(Stored data entries)
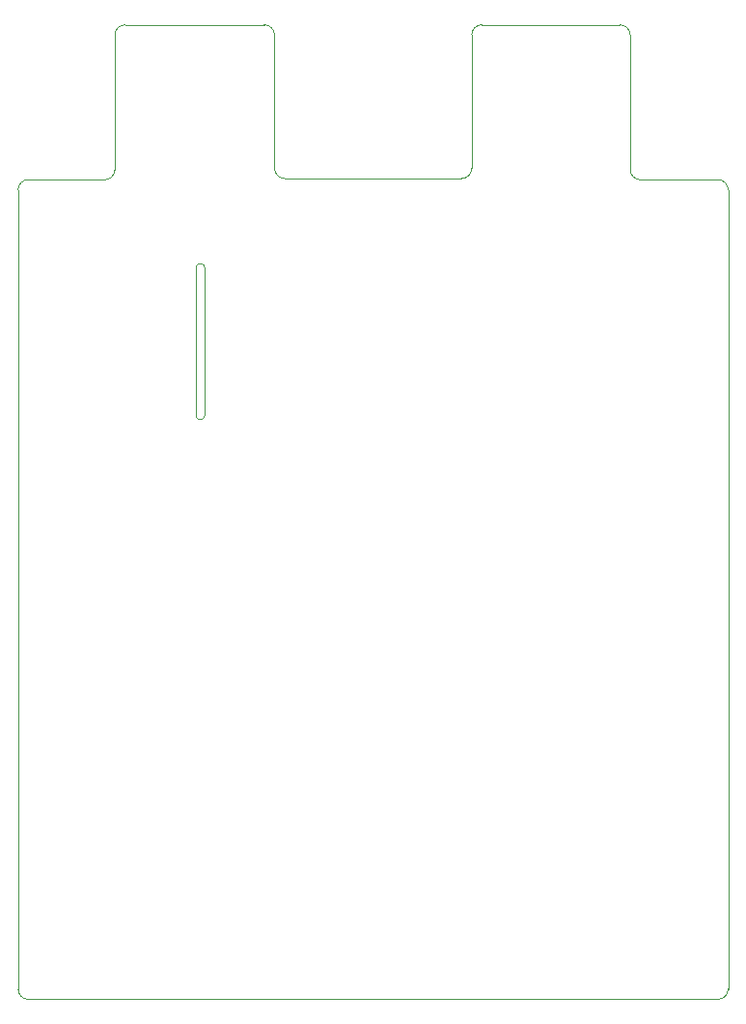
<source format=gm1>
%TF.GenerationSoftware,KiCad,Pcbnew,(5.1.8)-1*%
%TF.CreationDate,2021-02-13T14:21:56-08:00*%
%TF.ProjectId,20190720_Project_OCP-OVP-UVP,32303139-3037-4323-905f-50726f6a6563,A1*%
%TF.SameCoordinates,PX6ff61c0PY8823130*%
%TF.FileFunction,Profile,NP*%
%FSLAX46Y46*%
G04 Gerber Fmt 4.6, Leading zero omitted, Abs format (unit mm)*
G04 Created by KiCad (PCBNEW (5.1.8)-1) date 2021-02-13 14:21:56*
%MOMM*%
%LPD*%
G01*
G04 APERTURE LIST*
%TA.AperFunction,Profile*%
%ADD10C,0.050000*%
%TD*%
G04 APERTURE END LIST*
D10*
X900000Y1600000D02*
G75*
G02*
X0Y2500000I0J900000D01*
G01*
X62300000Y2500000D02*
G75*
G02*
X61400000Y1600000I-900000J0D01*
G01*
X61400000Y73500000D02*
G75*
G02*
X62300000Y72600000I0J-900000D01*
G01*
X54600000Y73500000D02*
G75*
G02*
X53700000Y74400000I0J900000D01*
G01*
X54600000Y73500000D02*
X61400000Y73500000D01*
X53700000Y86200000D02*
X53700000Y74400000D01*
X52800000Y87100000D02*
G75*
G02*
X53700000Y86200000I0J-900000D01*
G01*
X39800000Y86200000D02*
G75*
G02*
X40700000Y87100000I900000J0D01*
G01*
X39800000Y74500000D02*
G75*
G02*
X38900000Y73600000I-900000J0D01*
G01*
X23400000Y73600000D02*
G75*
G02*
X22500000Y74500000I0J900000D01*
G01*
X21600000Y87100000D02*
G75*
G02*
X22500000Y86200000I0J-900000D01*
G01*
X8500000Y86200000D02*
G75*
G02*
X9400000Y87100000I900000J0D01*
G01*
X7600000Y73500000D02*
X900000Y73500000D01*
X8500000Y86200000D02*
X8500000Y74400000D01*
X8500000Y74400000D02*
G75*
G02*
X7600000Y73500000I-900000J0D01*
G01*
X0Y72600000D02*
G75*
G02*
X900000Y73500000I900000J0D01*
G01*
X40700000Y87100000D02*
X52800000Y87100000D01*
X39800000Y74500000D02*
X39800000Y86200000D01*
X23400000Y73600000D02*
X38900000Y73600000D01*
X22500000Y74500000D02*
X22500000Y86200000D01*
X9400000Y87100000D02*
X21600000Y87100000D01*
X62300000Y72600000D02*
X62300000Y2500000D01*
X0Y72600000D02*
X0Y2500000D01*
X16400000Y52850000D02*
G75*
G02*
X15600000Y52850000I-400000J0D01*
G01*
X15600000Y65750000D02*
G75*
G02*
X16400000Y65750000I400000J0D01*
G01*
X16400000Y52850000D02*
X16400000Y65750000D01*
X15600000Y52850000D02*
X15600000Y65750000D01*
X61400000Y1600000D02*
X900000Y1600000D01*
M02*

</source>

EXERCISE OBJECTIVE :: Each entry should be repeated exactly as it appears; the pictures stay out.

ANSWER SPACE ::
<source format=gm1>
%TF.GenerationSoftware,KiCad,Pcbnew,(5.1.8)-1*%
%TF.CreationDate,2021-02-13T14:21:56-08:00*%
%TF.ProjectId,20190720_Project_OCP-OVP-UVP,32303139-3037-4323-905f-50726f6a6563,A1*%
%TF.SameCoordinates,PX6ff61c0PY8823130*%
%TF.FileFunction,Profile,NP*%
%FSLAX46Y46*%
G04 Gerber Fmt 4.6, Leading zero omitted, Abs format (unit mm)*
G04 Created by KiCad (PCBNEW (5.1.8)-1) date 2021-02-13 14:21:56*
%MOMM*%
%LPD*%
G01*
G04 APERTURE LIST*
%TA.AperFunction,Profile*%
%ADD10C,0.050000*%
%TD*%
G04 APERTURE END LIST*
D10*
X900000Y1600000D02*
G75*
G02*
X0Y2500000I0J900000D01*
G01*
X62300000Y2500000D02*
G75*
G02*
X61400000Y1600000I-900000J0D01*
G01*
X61400000Y73500000D02*
G75*
G02*
X62300000Y72600000I0J-900000D01*
G01*
X54600000Y73500000D02*
G75*
G02*
X53700000Y74400000I0J900000D01*
G01*
X54600000Y73500000D02*
X61400000Y73500000D01*
X53700000Y86200000D02*
X53700000Y74400000D01*
X52800000Y87100000D02*
G75*
G02*
X53700000Y86200000I0J-900000D01*
G01*
X39800000Y86200000D02*
G75*
G02*
X40700000Y87100000I900000J0D01*
G01*
X39800000Y74500000D02*
G75*
G02*
X38900000Y73600000I-900000J0D01*
G01*
X23400000Y73600000D02*
G75*
G02*
X22500000Y74500000I0J900000D01*
G01*
X21600000Y87100000D02*
G75*
G02*
X22500000Y86200000I0J-900000D01*
G01*
X8500000Y86200000D02*
G75*
G02*
X9400000Y87100000I900000J0D01*
G01*
X7600000Y73500000D02*
X900000Y73500000D01*
X8500000Y86200000D02*
X8500000Y74400000D01*
X8500000Y74400000D02*
G75*
G02*
X7600000Y73500000I-900000J0D01*
G01*
X0Y72600000D02*
G75*
G02*
X900000Y73500000I900000J0D01*
G01*
X40700000Y87100000D02*
X52800000Y87100000D01*
X39800000Y74500000D02*
X39800000Y86200000D01*
X23400000Y73600000D02*
X38900000Y73600000D01*
X22500000Y74500000D02*
X22500000Y86200000D01*
X9400000Y87100000D02*
X21600000Y87100000D01*
X62300000Y72600000D02*
X62300000Y2500000D01*
X0Y72600000D02*
X0Y2500000D01*
X16400000Y52850000D02*
G75*
G02*
X15600000Y52850000I-400000J0D01*
G01*
X15600000Y65750000D02*
G75*
G02*
X16400000Y65750000I400000J0D01*
G01*
X16400000Y52850000D02*
X16400000Y65750000D01*
X15600000Y52850000D02*
X15600000Y65750000D01*
X61400000Y1600000D02*
X900000Y1600000D01*
M02*

</source>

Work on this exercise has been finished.